Görev yönergesi>
Mahkeme kararına göre şu ifadelerin her biri için evet ya da hayır deyin ve kararı belirleyen sözleri metinden aynen alıntılayın: (a) Asıl dava 29/05/2018 tarihinde açılmıştır. (b) Karar kesinleşmiştir. (c) İhtarnamede çıkarılan 296.700,00 TL borca gecikme cezası dahil değildir.

Verilen metin>
----------------------------------------
Emsal Mahkeme Kararı Ankara Batı Asliye Ticaret Mahkemesi 2018/371 E. 2022/135 K. 09.02.2022 T.

Görüntülediğiniz mahkeme kararı henüz kesinleşmemiştir. Yararlı olması amacıyla eklenmiştir.

T.C. Ankara Batı ASLİYE TİCARET MAHKEMESİ Esas-Karar No: 2018/371 Esas – 2022/135
T.C.
Ankara Batı
ASLİYE TİCARET MAHKEMESİ
TÜRK MİLLETİ ADINA
GEREKÇELİ KARAR
ESAS NO : 2018/371
KARAR NO : 2022/135
BAŞKAN :
ÜYE :
ÜYE :
KATİP :
DAVACI :
VEKİLİ :
DAVALI :
VEKİLİ :
DAVA : Tapu İptali Ve Tescil/Menfi Tespit
DAVA TARİHİ : 29/05/2018
BİRLEŞEN DAVA (Mahkememizin … esas, … karar)
DAVACI :
VEKİLİ :
DAVALI :
DAVA : Tapu İptali Ve Tescil
DAVA TARİHİ : 23/11/2018
KARAR TARİHİ: 09/02/2022
KARAR YAZIM TARİHİ: 01/03/2022
Yukarıda tarafları yazılı davanın mahkememizce yapılan açık yargılaması sonunda;
GEREĞİ DÜŞÜNÜLDÜ :
TALEP :Asıl davada davacı vekili mahkememize sunduğu dava dilekçesinde özetle; davalı kooperatif ile dava dışı … Ticaret Ltd. Şti. arasında yapılan sözleşme gereğince kooperatifin yapacağı inşaattan … adet daire vasfındaki taşınmazın alınan hizmet gereğince bu şirkete verilmesinin karlaştırıldığını ve devredilecek … Blok … tumaralı bölümün şirket tarafından …’a devredildiğini, yapılacak devrin peşin ortaklık kapsamında olacağını, kooperatif tarafından davacıya gönderilen 24/05/2018 tarihli ihtarname ile ..
e-imza e-imza e-imza e-imza

numaralı ortaklık için gecikme cezası dahil 296.700,00TL borç çıkarıldığının öğrenildiğini, davalı kooperatifin kötü niyetli olarak şirket ve kooperatif arasında akdedilen sözleşmeye rağmen bağımsız bölümü devretmeye yanaşmadığını ve başkalarına devretmeye çalıştığını belirterek, müvekkili davacının borcunun olmadığı ile sözleşme gereğince adına tescil edilmesi gereken bağımsız bölümün müvekkili adına tesciline karar verilmesini talep ve dava etmiştir.
----------------------------------------
Ham satırlar>
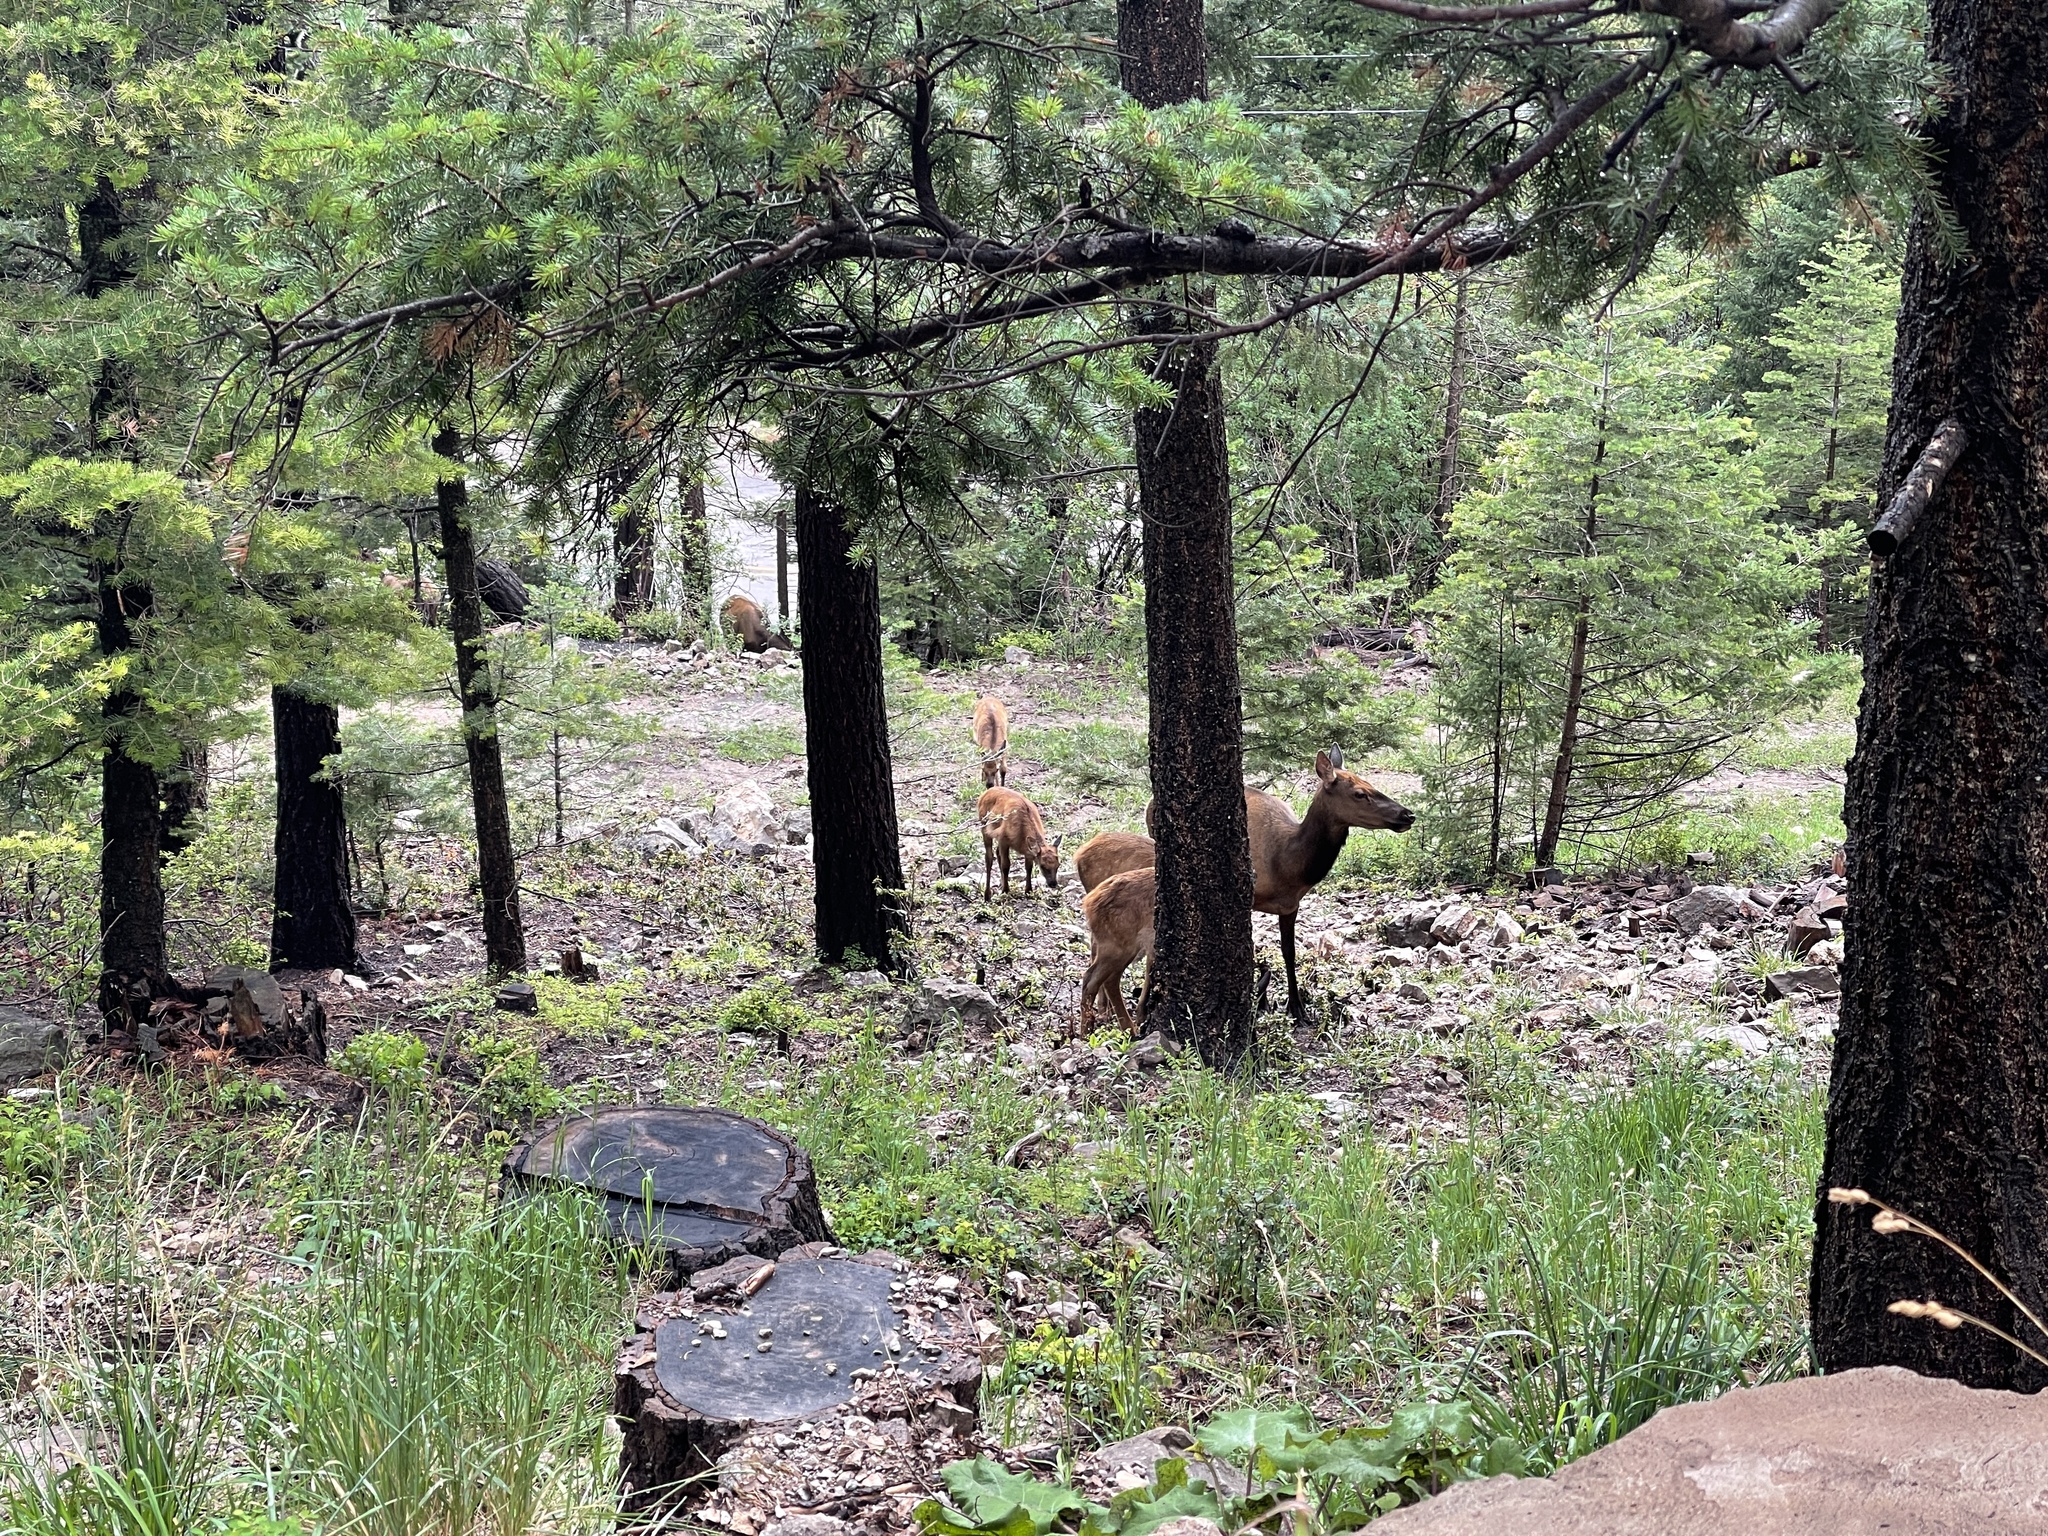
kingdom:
----------------------------------------
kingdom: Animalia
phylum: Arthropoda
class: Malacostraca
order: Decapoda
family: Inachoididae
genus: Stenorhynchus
----------------------------------------
Tamamlanan görev>
(a) Evet: "DAVA TARİHİ : 29/05/2018"
(b) Hayır: "Görüntülediğiniz mahkeme kararı henüz kesinleşmemiştir."
(c) Hayır: "gecikme cezası dahil 296.700,00TL borç çıkarıldığının"